--- Records to use Enclosed Below ---
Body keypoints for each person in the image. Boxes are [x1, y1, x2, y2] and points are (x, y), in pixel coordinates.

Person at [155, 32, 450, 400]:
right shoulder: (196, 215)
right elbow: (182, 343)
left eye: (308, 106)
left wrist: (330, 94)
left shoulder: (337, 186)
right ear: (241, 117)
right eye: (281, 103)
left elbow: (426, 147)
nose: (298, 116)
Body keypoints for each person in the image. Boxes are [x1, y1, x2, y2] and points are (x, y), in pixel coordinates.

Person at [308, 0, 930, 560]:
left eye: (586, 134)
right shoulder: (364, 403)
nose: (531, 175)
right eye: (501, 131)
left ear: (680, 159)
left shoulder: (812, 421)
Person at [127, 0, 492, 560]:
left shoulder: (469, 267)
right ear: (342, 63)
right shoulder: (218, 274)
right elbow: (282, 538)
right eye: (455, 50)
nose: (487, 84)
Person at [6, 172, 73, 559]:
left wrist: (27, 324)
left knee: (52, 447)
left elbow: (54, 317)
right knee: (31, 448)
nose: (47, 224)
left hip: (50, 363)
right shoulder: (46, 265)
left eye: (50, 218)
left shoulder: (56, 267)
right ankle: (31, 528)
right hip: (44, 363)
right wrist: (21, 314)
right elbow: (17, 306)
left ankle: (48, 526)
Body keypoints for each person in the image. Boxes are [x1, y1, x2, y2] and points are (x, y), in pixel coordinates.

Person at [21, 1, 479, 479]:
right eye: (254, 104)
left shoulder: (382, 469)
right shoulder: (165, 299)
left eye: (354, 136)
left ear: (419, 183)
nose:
--- End of Enclosed Records to use ---
In full and without deviation, reproduce the entries above.

**Output**:
Body keypoints for each person in the image. Boxes are [x1, y1, x2, y2] and points are (x, y), in pixel coordinates.

Person at [155, 32, 450, 400]:
right shoulder: (196, 215)
right elbow: (182, 343)
left eye: (308, 106)
left wrist: (330, 94)
left shoulder: (337, 186)
right ear: (241, 117)
right eye: (281, 103)
left elbow: (426, 147)
nose: (298, 116)
Body keypoints for each person in the image. Boxes are [x1, y1, x2, y2] and points are (x, y), in pixel coordinates.

Person at [308, 0, 930, 560]:
left eye: (586, 134)
right shoulder: (364, 403)
nose: (531, 175)
right eye: (501, 131)
left ear: (680, 159)
left shoulder: (812, 421)
Person at [127, 0, 492, 560]:
left shoulder: (469, 267)
right ear: (342, 63)
right shoulder: (218, 274)
right elbow: (282, 538)
right eye: (455, 50)
nose: (487, 84)
Person at [6, 172, 73, 559]:
left wrist: (27, 324)
left knee: (52, 447)
left elbow: (54, 317)
right knee: (31, 448)
nose: (47, 224)
left hip: (50, 363)
right shoulder: (46, 265)
left eye: (50, 218)
left shoulder: (56, 267)
right ankle: (31, 528)
right hip: (44, 363)
right wrist: (21, 314)
right elbow: (17, 306)
left ankle: (48, 526)
Body keypoints for each person in the image. Boxes are [x1, y1, x2, y2] and points are (x, y), in pixel coordinates.

Person at [21, 1, 479, 479]:
right eye: (254, 104)
left shoulder: (382, 469)
right shoulder: (165, 299)
left eye: (354, 136)
left ear: (419, 183)
nose:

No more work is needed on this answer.